Musik und Darsteller überzeugten das Publikum in der Inszenierung von Romeo Castellucci. Asmik Grigorian begeistert in der Hauptrolle

    Ach ja, diese „Salome“ von Richard Strauss … Schon klar scheint, was dafür so sicher zu kommen hat wie das Amen in der Kirche: ein Schleiertanz der ebenso schönen wie irren Prinzessin. Theater-Blut. Und der Kopf von Johannes dem Täufer als finale Splatter-Requisite. Doch die Salzburger Festspiele und ihr Intendant Markus Hinterhäuser trauten sich nun, ihre zweite Opern-Premiere radikal, klug und nun ja: erschreckend geil auf links zu drehen. Sich allen großen Vorgaben des Librettos konsequent zu verweigern. Sie erwies sich als erstes Großereignis dieser Saison.

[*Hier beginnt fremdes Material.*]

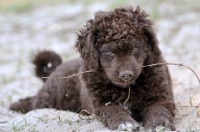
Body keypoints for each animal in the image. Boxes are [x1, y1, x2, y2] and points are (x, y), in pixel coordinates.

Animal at [9, 6, 175, 131]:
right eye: (108, 52)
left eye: (135, 48)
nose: (126, 75)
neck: (125, 89)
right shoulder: (100, 103)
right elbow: (113, 110)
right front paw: (125, 123)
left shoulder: (161, 96)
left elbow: (159, 109)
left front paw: (159, 125)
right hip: (52, 98)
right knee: (34, 101)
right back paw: (16, 106)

    Als Romeo Castellucci mit Kent Nagano seine Bach-„Passione“ in die Hamburger Deichtorhallen wuchtete, ließ er mal eben einen Reisebus durchs Bild schieben. In Salzburg entblößte er, Szene für Szene, dieses Drama. Er machte in der Felsenreitschule ein faszinierendes Bilderrätsel aus dem Seelen-Striptease, cool, heiß, pervers, anrührend. Es gab begeisterten Beifall und stehende Ovationen am Ende, nach einem Festspielabend fürs Langzeitgedächtnis.

    Die Bühne: leer gefegt, kalt wie Stein, die Arkadenbögen eingeebnet. Der Hofstaat mit einer Prise Kafka garniert, mit Stereotypen in dunklen Anzügen, während eine Putzkolonne den dick vergoldeten Palastboden wienerte. Alles riesige Projektionsfläche für das schrecklich schöne Kopfkino, mit dem Castellucci das Publikum sinnstiftend verstörte. Und während die ersten Blicke noch umherwanderten, nach vertrauten Schauwerten suchend, lieferten Franz Welser-Möst und die Wiener Philharmoniker, riesig besetzt und um jedes Detail der Partitur bemüht, die ersten Drogen-Takte aus dem Graben.

    Ein Klang wie maßgeschneiderte Dessous, alles für und wegen dieser Salome: schmal und in keusches Weiß gekleidet, aber markiert durch einen blutroten Fleck. Asmik Grigorian, im letzten Festspielsommer noch die Marie neben Matthias Goerne im Salzburger „Wozzeck“, sollte in dieser Premiere über alles und jeden hinauswachsen, knapp zwei Sternstunden lang Opern-Star sein. Das wird die junge Litauerin von nun an wohl bleiben. Idealbesetzung, Sensationserfolg. Oft „machte“ Grigorian fast gar nichts, außer Singen. Doch das erzählte alles. Wie sie Jochanaan – ihre nachtschwarze, frommere Hälfte, in einen animalischen Zottelviechmantel gewickelt – umschwärmte, ohne seinen „weißen Leib“ dabei zu sehen; Gábor Bretz ist hier ein wuchtig dröhnender Berg von Prophet. Wie Salome dem Hauptmann Narraboth (Julian Prégardien) ihren Köderkörper hinhielt und gurrte: „Du wirst das für mich tun …“, bevor er sich prompt wegen ihr umbringt. Wie sie sich einen Sattel anlegte, um dem Täufer ihrer Träume kurz Gehorsam vorzuspielen. Wie neben ihr, im Zisternen-Abgrund, tatsächlich ein pechschwarzes Pferd auftauchte wie aus Freuds Bilderbuch. Später wird dieser Salome der abgeschnittene Pferdekopf als Triebabfuhr-Spielzeug dienen. Denn Castellucci erfüllte keinerlei Wünsche, er zeigte sie, allerdings durch ihr genaues, negatives Spiegelbild. Der abgeschlagene Kopf des Johannes? Den musste man sich denken. Ein grausames Kammerspiel endet in einer Katastrophe, die provozierend unsichtbar bleibt.